L'agence de sûreté nucléaire a rendu publique les conclusions de sa visite approfondie d'octobre dernier de la centrale nucléaire de Golfech (Tarn-et-Garonne). L'ASN pointe du doigt la gestion défaillante des installations par EDF suite à la multiplication d'incidents ces derniers mois.
Des lacunes en salle de commande. Un manque de rigueur sur les activités. Des conditions de surveillance déficientes. Une mauvaise application des fiches d’alarme. Une propreté radiologique mal évaluée. Une méthodologie de contrôle à revoir.

La liste des problèmes déterminés par l'agence de sûreté nucléaire (ASN) après sa visite approfondie d'octobre 2019 à la Centrale de Golfech, la première visite d'envergure depuis la mise en service de l'installation, est longue, sévère mais surtout inquiétante...
 

"Les habitants de notre territoire perdent peu à peu confiance, assène le Commission locale d'information de Golfech dans un courrier adressé à la direction de la centrale. Des rumeurs de mise sous tutelle du site circulent et bien sûr le CNPE est soupçonné de cacher des choses donc de ne pas dire toute la vérité. Golfech qui était dans le top 3 des centrales dans les années 2000, perd peu à peu pied et se retrouve aujourd'hui en queue de peloton."

De la nourriture et des boissons sur le pupitre de commande

Car depuis 6 ans, les incidents se multiplient en raison, selon les inspecteurs, des "manques de rigeur en exploitation " à tous les niveaux. "Ils ont constaté qu'en salle de commande des salariés mangeaient et buvaient au-dessus du pupitre de commande" rapporte la CLI pour qui ce genre de comportement est "inaceptable".
Plus grave, pour la commission locale : "des intervenants n'auraient pas une connaissance suffisante de l'impact de leur geste professionnel sur la sureté des installations.
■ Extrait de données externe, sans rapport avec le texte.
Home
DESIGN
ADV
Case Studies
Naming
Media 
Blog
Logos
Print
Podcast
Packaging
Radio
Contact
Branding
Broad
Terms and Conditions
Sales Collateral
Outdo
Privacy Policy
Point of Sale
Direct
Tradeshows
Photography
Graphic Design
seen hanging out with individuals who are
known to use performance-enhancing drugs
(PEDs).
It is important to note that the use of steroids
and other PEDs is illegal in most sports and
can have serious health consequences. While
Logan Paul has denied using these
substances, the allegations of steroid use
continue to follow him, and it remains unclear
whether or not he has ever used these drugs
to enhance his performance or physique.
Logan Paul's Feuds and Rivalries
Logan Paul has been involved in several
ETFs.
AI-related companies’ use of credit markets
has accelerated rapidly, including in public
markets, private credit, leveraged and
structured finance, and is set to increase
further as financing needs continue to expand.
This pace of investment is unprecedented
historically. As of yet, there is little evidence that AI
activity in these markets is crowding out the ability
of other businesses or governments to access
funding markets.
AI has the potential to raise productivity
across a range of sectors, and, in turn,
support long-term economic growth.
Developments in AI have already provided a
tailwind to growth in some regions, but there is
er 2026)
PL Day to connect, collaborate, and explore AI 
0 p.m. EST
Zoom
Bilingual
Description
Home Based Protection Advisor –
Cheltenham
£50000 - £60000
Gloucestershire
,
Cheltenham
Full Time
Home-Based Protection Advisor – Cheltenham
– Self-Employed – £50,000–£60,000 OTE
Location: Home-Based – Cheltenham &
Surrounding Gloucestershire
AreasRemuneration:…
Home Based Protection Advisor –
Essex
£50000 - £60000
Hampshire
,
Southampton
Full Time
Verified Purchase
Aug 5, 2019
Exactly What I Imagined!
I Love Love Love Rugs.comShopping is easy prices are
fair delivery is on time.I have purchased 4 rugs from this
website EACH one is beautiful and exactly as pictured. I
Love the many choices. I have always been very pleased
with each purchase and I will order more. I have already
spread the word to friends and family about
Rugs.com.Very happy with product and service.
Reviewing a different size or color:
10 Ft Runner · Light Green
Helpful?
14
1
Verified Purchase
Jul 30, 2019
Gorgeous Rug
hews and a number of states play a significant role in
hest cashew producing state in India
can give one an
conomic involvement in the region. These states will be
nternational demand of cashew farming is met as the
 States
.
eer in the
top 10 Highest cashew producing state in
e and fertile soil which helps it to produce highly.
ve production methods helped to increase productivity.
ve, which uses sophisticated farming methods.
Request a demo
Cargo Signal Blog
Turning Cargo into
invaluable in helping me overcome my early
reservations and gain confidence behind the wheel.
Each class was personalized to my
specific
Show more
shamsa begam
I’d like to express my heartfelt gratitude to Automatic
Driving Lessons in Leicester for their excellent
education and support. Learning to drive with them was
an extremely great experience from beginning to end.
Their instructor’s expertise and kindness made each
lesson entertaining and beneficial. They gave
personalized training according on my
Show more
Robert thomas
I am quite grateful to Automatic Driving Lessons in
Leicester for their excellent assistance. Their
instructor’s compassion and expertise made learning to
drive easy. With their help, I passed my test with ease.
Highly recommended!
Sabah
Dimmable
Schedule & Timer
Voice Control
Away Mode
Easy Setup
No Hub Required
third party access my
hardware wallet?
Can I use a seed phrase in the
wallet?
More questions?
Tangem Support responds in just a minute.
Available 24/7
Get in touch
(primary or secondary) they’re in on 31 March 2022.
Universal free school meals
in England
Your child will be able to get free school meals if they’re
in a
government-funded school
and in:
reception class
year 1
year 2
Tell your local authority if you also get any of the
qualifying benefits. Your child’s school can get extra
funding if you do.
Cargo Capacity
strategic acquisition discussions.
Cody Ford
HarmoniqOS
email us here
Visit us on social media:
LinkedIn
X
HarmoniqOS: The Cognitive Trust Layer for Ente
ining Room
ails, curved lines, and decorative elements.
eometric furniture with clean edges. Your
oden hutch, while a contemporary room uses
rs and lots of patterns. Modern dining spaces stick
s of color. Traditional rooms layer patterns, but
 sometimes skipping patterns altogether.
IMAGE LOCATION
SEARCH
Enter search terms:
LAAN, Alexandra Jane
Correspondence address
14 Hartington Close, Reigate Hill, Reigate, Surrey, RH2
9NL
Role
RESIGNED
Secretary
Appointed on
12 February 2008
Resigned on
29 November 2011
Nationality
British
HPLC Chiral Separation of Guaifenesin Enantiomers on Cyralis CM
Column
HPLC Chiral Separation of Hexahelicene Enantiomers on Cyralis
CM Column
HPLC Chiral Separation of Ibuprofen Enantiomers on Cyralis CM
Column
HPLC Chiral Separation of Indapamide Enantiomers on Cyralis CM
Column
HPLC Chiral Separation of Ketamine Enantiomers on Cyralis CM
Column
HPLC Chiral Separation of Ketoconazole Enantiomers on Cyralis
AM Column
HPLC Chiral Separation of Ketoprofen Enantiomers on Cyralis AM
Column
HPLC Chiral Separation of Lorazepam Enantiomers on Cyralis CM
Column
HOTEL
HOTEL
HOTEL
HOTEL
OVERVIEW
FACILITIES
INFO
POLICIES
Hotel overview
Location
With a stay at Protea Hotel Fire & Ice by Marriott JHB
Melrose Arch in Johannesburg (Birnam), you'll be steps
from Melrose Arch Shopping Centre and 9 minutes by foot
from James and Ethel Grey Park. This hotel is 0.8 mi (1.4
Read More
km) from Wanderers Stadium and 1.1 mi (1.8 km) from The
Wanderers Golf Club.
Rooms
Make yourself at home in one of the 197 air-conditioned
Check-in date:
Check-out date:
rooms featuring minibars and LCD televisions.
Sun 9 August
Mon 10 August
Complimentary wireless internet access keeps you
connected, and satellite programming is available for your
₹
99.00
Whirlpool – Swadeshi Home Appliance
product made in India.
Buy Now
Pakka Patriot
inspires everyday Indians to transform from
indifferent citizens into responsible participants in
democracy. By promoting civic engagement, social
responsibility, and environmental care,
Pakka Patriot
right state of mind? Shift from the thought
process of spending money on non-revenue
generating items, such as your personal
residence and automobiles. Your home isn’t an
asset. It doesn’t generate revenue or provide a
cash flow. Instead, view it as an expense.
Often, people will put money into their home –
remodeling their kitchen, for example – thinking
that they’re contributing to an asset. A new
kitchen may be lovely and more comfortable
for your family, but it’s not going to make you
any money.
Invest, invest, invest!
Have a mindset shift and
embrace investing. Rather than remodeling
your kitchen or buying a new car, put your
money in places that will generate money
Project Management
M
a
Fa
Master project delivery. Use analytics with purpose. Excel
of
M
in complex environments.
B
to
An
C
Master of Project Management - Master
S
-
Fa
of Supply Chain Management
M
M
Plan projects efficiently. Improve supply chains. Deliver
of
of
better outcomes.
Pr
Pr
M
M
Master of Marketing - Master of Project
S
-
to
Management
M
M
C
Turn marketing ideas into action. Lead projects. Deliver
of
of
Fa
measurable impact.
Ce constat traduit une carence de culture de sureté et donc un manque de qualification et de formation."

Le problème des effectifs et de la sous-traitance

Au cours de son exposé, l'Agence de sûreté nucléaire a souligné l’état de dégradation de l’exploitation de la centrale. La moitié de ces incidents, 4 en 2018, sont dûs à une erreur humaine. L'autorité administrative pointe également le manque d’expérience de certains agents.
 

En 5 ans, un tiers du personnel a été renouvelé à la centrale de Golfech. EDF fait de plus en plus appel à la sous-traitance. Il existe des doutes quant au vieillissement des installations.
EDF assure que les incidents n’ont eu aucune conséquence « sur la sûreté des installations, la sécurité des personnes, ni sur l’environnement ».